• **Extracted information**
*-*-*

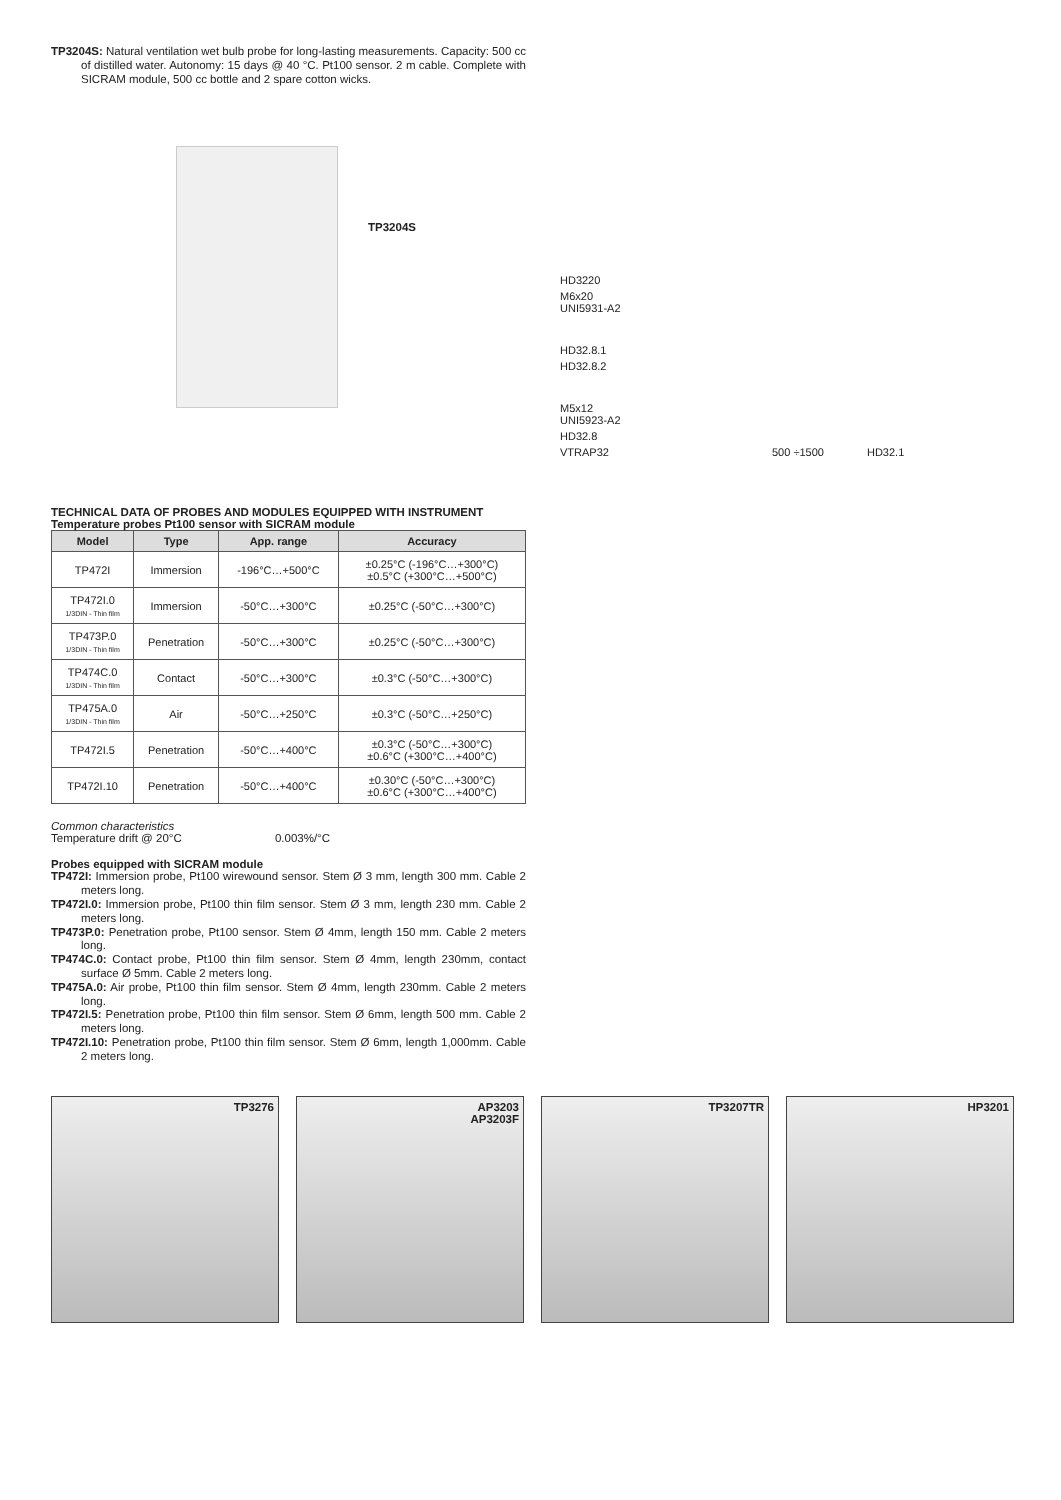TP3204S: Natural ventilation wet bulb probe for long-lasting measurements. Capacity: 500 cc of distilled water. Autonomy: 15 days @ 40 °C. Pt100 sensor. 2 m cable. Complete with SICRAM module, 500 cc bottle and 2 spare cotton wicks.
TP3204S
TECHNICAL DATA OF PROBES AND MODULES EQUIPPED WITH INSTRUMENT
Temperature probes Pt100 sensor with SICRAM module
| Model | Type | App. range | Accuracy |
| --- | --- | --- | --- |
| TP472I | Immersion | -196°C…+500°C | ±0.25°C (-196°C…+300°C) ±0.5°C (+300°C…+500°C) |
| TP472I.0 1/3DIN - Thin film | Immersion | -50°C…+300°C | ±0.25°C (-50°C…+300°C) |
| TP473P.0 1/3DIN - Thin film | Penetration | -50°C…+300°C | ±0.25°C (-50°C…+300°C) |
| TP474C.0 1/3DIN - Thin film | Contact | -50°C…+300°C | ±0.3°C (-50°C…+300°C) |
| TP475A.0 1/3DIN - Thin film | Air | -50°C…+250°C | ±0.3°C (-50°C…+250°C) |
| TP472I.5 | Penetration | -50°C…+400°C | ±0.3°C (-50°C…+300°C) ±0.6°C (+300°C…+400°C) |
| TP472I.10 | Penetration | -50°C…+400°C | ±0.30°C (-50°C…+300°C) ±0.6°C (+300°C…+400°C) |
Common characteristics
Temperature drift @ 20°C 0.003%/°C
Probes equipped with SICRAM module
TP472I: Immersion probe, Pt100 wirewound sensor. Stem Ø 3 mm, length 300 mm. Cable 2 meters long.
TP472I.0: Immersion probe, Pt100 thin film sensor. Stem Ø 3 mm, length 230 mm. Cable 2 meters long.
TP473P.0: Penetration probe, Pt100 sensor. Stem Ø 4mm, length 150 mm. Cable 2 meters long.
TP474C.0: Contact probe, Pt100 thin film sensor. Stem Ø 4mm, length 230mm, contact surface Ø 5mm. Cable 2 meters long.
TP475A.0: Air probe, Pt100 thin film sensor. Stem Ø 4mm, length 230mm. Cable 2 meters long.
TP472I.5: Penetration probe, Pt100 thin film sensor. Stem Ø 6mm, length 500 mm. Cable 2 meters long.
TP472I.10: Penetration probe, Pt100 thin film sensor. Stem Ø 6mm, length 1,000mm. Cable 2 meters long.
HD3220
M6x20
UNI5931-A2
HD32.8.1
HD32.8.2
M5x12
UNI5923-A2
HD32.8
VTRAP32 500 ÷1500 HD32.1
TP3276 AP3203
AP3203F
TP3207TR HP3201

*-*-*

• **Problem statement**
Would you please copy the material exactly, leaving all the pictures out?

• **Solution to this exercise**
TP3204S: Natural ventilation wet bulb probe for long-lasting measurements. Capacity: 500 cc of distilled water. Autonomy: 15 days @ 40 °C. Pt100 sensor. 2 m cable. Complete with SICRAM module, 500 cc bottle and 2 spare cotton wicks.
TP3204S
TECHNICAL DATA OF PROBES AND MODULES EQUIPPED WITH INSTRUMENT
Temperature probes Pt100 sensor with SICRAM module
| Model | Type | App. range | Accuracy |
| --- | --- | --- | --- |
| TP472I | Immersion | -196°C…+500°C | ±0.25°C (-196°C…+300°C) ±0.5°C (+300°C…+500°C) |
| TP472I.0 1/3DIN - Thin film | Immersion | -50°C…+300°C | ±0.25°C (-50°C…+300°C) |
| TP473P.0 1/3DIN - Thin film | Penetration | -50°C…+300°C | ±0.25°C (-50°C…+300°C) |
| TP474C.0 1/3DIN - Thin film | Contact | -50°C…+300°C | ±0.3°C (-50°C…+300°C) |
| TP475A.0 1/3DIN - Thin film | Air | -50°C…+250°C | ±0.3°C (-50°C…+250°C) |
| TP472I.5 | Penetration | -50°C…+400°C | ±0.3°C (-50°C…+300°C) ±0.6°C (+300°C…+400°C) |
| TP472I.10 | Penetration | -50°C…+400°C | ±0.30°C (-50°C…+300°C) ±0.6°C (+300°C…+400°C) |
Common characteristics
Temperature drift @ 20°C 0.003%/°C
Probes equipped with SICRAM module
TP472I: Immersion probe, Pt100 wirewound sensor. Stem Ø 3 mm, length 300 mm. Cable 2 meters long.
TP472I.0: Immersion probe, Pt100 thin film sensor. Stem Ø 3 mm, length 230 mm. Cable 2 meters long.
TP473P.0: Penetration probe, Pt100 sensor. Stem Ø 4mm, length 150 mm. Cable 2 meters long.
TP474C.0: Contact probe, Pt100 thin film sensor. Stem Ø 4mm, length 230mm, contact surface Ø 5mm. Cable 2 meters long.
TP475A.0: Air probe, Pt100 thin film sensor. Stem Ø 4mm, length 230mm. Cable 2 meters long.
TP472I.5: Penetration probe, Pt100 thin film sensor. Stem Ø 6mm, length 500 mm. Cable 2 meters long.
TP472I.10: Penetration probe, Pt100 thin film sensor. Stem Ø 6mm, length 1,000mm. Cable 2 meters long.
HD3220
M6x20
UNI5931-A2
HD32.8.1
HD32.8.2
M5x12
UNI5923-A2
HD32.8
VTRAP32 500 ÷1500 HD32.1
TP3276 AP3203
AP3203F
TP3207TR HP3201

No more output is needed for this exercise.